The report, which includes the results of a nationwide survey of farms, found that one-third of all U.S. dairy farms employ foreign-born workers, and that those farms produce nearly 80 percent of the nation’s milk.

It concluded that a complete loss of immigrant labor could cause the loss of one-in-six dairy farms and cut U.S. economic output by $32.1 billion, resulting in 208,000 fewer jobs nationwide. Some 77,000 of the lost jobs would be on dairy farms.

Retail milk prices, the report said, would increase 90 percent if all immigrant labor was lost. That would drive the supermarket price of a gallon of milk, which averaged $3.37 in June, to approximately $6.40.

The survey, an update of one done in 2009, was conducted last fall, before immigration became a hot-button issue in the presidential campaign.
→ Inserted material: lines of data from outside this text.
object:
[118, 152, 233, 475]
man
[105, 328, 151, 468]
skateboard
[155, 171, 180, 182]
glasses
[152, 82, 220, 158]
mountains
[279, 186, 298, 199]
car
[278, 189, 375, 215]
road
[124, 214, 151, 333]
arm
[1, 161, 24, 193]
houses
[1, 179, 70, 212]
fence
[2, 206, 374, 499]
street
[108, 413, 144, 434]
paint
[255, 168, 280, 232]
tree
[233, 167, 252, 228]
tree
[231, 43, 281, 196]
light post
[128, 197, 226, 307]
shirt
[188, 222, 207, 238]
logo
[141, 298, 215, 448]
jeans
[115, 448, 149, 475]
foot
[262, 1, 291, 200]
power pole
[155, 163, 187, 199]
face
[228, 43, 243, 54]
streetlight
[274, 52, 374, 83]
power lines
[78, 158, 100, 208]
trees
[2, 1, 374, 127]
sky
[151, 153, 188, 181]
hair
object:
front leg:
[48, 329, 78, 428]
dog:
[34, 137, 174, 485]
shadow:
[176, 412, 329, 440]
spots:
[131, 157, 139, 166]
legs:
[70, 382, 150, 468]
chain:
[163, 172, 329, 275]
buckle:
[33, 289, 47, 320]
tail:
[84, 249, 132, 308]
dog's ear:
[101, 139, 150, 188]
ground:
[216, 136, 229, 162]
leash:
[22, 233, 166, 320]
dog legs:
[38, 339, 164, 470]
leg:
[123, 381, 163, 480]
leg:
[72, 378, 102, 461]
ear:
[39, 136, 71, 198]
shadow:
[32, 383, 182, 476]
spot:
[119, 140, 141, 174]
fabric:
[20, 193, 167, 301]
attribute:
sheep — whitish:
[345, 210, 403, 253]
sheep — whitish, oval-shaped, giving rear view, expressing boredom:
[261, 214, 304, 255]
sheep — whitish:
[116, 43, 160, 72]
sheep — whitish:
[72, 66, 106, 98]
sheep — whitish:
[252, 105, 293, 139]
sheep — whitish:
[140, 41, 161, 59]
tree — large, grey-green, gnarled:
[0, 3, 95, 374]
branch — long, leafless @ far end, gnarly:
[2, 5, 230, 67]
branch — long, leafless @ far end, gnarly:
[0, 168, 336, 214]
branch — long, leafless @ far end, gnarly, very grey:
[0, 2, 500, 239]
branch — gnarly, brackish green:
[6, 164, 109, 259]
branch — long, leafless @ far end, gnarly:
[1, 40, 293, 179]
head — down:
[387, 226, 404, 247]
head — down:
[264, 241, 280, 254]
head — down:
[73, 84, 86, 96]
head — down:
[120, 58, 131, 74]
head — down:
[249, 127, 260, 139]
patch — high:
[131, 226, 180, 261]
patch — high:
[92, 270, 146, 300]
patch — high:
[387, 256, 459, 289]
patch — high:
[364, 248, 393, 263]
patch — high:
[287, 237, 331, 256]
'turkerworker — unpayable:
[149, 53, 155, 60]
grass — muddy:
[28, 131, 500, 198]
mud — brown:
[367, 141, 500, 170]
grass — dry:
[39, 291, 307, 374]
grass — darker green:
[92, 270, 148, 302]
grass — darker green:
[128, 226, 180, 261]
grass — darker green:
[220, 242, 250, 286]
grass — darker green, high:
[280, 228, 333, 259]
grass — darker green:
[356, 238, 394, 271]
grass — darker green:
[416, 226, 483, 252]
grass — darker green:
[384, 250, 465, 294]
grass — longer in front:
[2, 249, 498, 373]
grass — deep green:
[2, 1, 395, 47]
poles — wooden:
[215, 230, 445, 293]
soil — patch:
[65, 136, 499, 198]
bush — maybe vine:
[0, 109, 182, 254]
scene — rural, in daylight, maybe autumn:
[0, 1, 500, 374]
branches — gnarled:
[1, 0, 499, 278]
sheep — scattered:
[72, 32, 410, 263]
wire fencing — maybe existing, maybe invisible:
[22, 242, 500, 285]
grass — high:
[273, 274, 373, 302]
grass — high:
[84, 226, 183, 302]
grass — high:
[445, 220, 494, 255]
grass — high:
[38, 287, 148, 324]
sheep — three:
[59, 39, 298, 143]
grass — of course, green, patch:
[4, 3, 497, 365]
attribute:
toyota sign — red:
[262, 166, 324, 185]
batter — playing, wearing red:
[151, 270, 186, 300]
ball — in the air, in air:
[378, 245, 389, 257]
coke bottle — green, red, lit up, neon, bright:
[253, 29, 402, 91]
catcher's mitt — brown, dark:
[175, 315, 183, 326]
A comparison of the two surveys shows the number of immigrants working on dairy farms increased by 35 percent, or nearly 20,000, in six years. The portion of the milk supply coming from farms with immigrant labor increased by 27 percent.

The survey results do not distinguish between documented and undocumented foreign-born workers, but 71 percent of survey respondents said they had either low or medium level of confidence in the employment documents of their immigrant workers.

As a result, the report said, a majority of dairy farmers are very concerned about actions such as immigration raids or employee audits. Despite this, 80 percent of dairy farms surveyed continue to hire immigrants.